INPUT DATA —
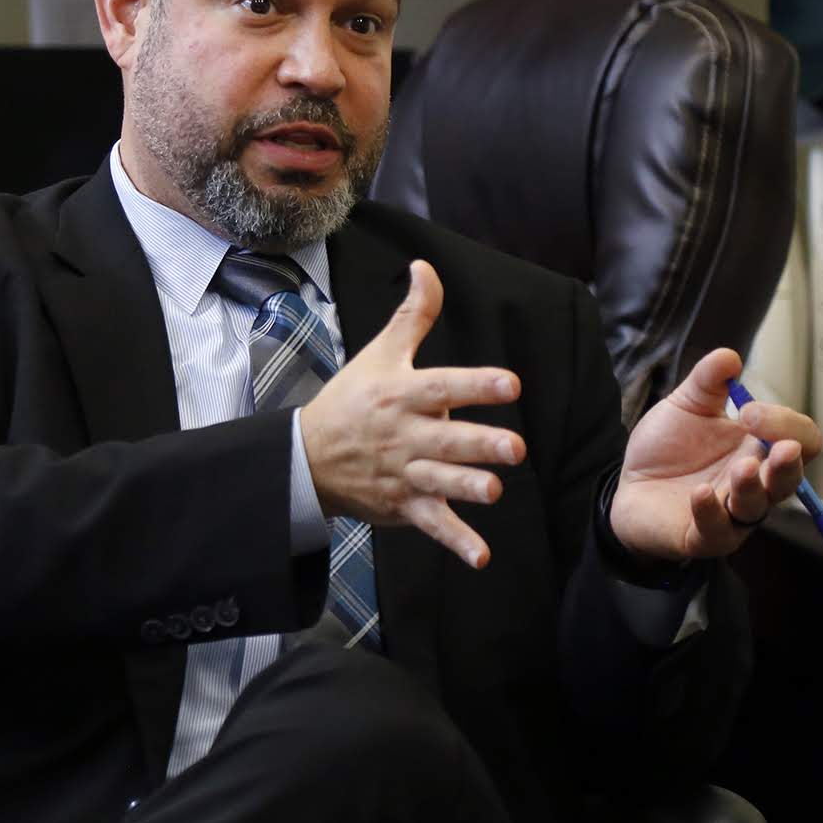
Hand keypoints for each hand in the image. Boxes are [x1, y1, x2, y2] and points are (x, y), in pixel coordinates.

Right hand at [299, 260, 524, 567]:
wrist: (307, 457)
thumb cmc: (352, 400)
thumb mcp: (380, 353)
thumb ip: (414, 315)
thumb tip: (426, 267)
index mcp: (401, 395)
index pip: (442, 387)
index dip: (475, 384)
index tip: (509, 382)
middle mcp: (404, 435)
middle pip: (446, 440)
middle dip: (479, 445)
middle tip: (514, 448)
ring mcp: (403, 473)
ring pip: (440, 482)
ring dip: (466, 489)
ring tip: (493, 491)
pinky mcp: (403, 505)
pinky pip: (433, 524)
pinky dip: (455, 541)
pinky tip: (480, 556)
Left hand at [610, 347, 822, 563]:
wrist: (627, 484)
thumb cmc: (668, 448)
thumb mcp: (686, 405)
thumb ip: (707, 381)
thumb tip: (729, 355)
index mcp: (760, 450)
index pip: (800, 440)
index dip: (786, 425)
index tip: (748, 411)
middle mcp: (756, 484)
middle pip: (790, 478)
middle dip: (788, 463)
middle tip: (777, 444)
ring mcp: (732, 514)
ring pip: (757, 507)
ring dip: (752, 488)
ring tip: (740, 469)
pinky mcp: (703, 537)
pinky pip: (717, 531)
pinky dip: (711, 512)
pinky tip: (699, 493)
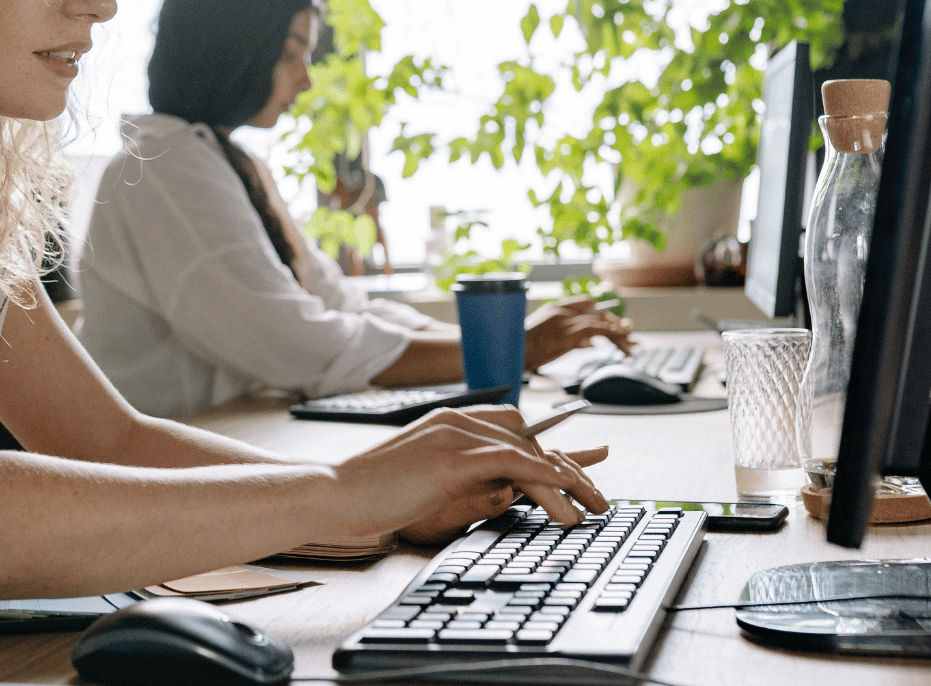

ASSIGNED TASK —
Strip out the images, then output the records above word for word.

SOLUTION —
Hand keypoints for each hand in the image. Boxes are [x1, y1, x2, y2] and points are (x, y), in pixel coordinates.

Right hand at [299, 260, 524, 567]:
wrist: (307, 457)
thumb cmc: (352, 400)
thumb mcp: (380, 353)
thumb ip: (414, 315)
thumb tip: (426, 267)
index mcp: (401, 395)
index pip: (442, 387)
index dip: (475, 384)
index tip: (509, 382)
middle mcp: (404, 435)
middle pip: (446, 440)
middle dip: (479, 445)
middle tip: (514, 448)
ring mcp: (403, 473)
ring pip: (440, 482)
ring dip: (466, 489)
ring tip: (493, 491)
pinky mcp: (403, 505)
pinky pip: (433, 524)
pinky dip: (455, 541)
pinky tip: (480, 556)
Left hand at [610, 347, 822, 563]:
wrist: (627, 484)
thumb cmc: (668, 448)
thumb mcp: (686, 405)
thumb ip: (707, 381)
thumb tip: (729, 355)
index mcp: (760, 450)
index pip: (800, 440)
index dip: (786, 425)
index tip: (748, 411)
middle mcp: (756, 484)
middle pip: (790, 478)
middle dip: (788, 463)
middle tip: (777, 444)
ring mcp: (732, 514)
ring pip: (757, 507)
ring dip: (752, 488)
ring tip: (740, 469)
pinky mcp: (703, 537)
pinky pip: (717, 531)
pinky dip: (711, 512)
pinky tip: (699, 493)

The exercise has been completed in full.